Composites do of course have drawbacks; although they are
populated automatically when initially defined they take time to
create, which is why in some cases conjoints, or more recently
with Oracle 9i and 10g concat dimensions, are sometimes used
instead, as with these you populate the object manually which is
useful if you have special knowledge over which tuples are
required to be created. However for most applications they are a
"no-brainer" and should be used whenever the cube is sparse,
which most of them are. One other point to note is that, when
using a composite, you should always leave at least one
dimension as dense (usually "time") as composites with
all-sparse dimensions seem to have performance problems
(experience from other colleagues in the field, don't know the
reason why but seems to be generally accepted).
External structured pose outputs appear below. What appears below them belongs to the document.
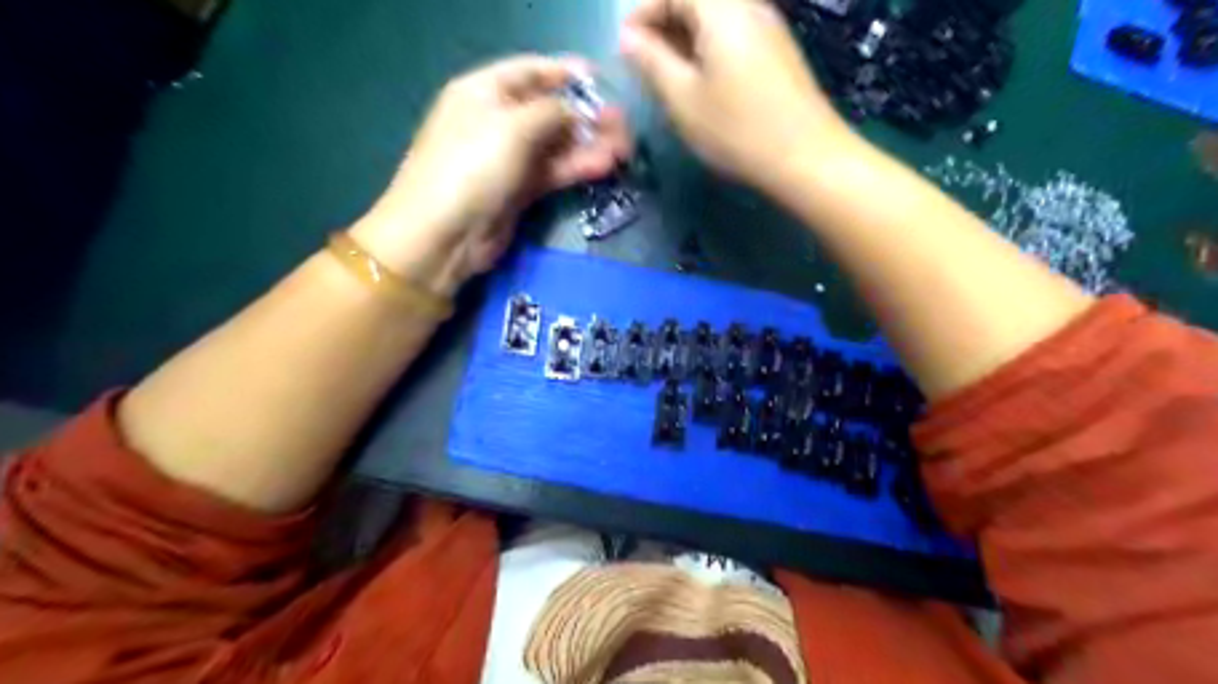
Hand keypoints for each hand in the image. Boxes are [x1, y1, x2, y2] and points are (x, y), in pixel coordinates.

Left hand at [351, 55, 632, 295]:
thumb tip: (576, 111)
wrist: (445, 235)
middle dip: (587, 115)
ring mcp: (509, 158)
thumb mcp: (512, 127)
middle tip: (622, 124)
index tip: (603, 82)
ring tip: (623, 148)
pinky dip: (578, 167)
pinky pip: (555, 172)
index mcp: (484, 92)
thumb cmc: (472, 168)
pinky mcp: (520, 190)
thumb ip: (551, 111)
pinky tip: (605, 166)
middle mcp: (497, 121)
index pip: (531, 72)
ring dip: (589, 144)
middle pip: (550, 110)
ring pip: (557, 144)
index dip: (567, 74)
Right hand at [622, 0, 847, 190]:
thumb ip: (651, 62)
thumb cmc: (737, 129)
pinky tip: (703, 84)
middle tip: (644, 65)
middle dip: (664, 25)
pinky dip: (709, 49)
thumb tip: (628, 38)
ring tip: (670, 78)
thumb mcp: (683, 99)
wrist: (807, 157)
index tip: (624, 49)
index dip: (642, 14)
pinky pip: (735, 34)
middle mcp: (749, 5)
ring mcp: (769, 26)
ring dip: (686, 39)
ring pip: (716, 17)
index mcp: (722, 9)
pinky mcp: (779, 51)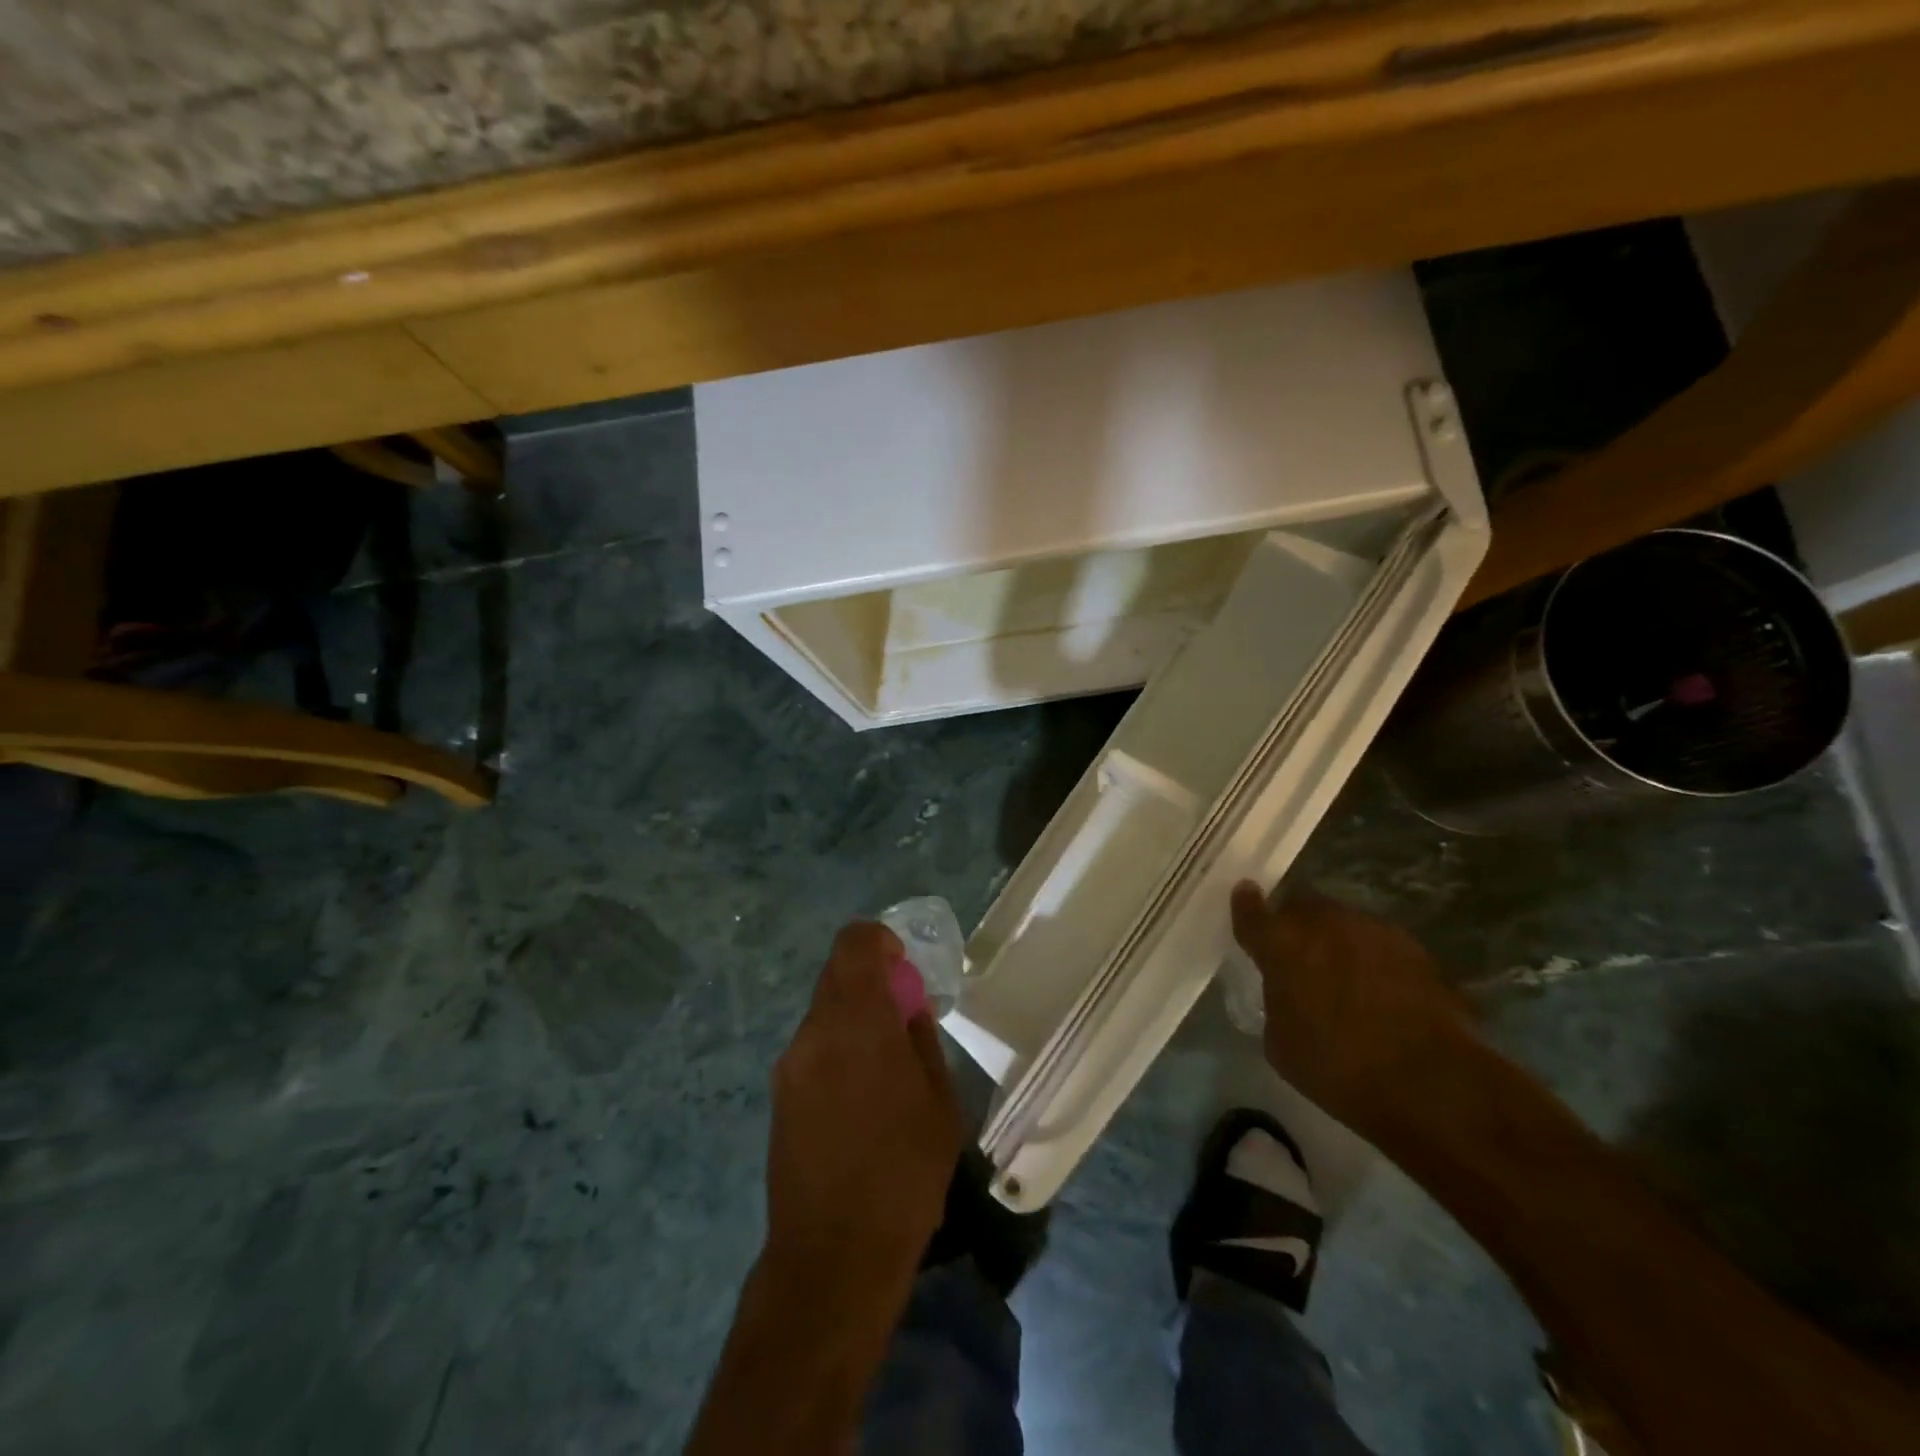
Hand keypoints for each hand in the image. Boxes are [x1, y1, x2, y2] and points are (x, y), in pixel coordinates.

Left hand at [765, 922, 964, 1290]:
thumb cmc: (903, 1174)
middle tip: (902, 1017)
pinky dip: (838, 1047)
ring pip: (824, 1012)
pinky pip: (812, 1048)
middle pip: (837, 975)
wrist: (832, 1256)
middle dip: (871, 981)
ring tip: (885, 1066)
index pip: (855, 943)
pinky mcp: (778, 1095)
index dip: (880, 941)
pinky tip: (860, 1096)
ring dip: (854, 1017)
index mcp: (858, 1022)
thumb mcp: (939, 1104)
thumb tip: (908, 1011)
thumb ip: (922, 1042)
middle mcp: (814, 1032)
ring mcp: (790, 1064)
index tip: (904, 968)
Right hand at [1229, 881, 1472, 1138]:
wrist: (1430, 1084)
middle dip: (1296, 925)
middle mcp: (1324, 923)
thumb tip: (1287, 990)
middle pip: (1301, 908)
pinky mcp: (1414, 948)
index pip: (1252, 911)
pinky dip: (1372, 960)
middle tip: (1298, 953)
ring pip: (1343, 922)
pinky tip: (1381, 991)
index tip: (1245, 897)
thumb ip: (1277, 1000)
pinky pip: (1378, 944)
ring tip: (1343, 974)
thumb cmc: (1338, 1069)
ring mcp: (1372, 930)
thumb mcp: (1281, 1042)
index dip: (1246, 905)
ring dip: (1336, 940)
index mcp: (1281, 944)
One other point to note is with Oracle OLAP 10g, where you
get a new feature called
compressed
composites. These take the composite idea further and for
particularly sparse cubes, additionally remove redundant data
from the measure creating the smallest possible measure,
composite and composite index (the bit that links the composite
to the measure). Compressed composites currently have few
restrictions (no partial aggregation, SUM aggregation only)
which are likely to be lifted when 10g Release 2 comes out. If I
was building the cube described in the example above, I'd
definitely try a compressed composite as with that level of
sparsity, I'd expect a much smaller measure again.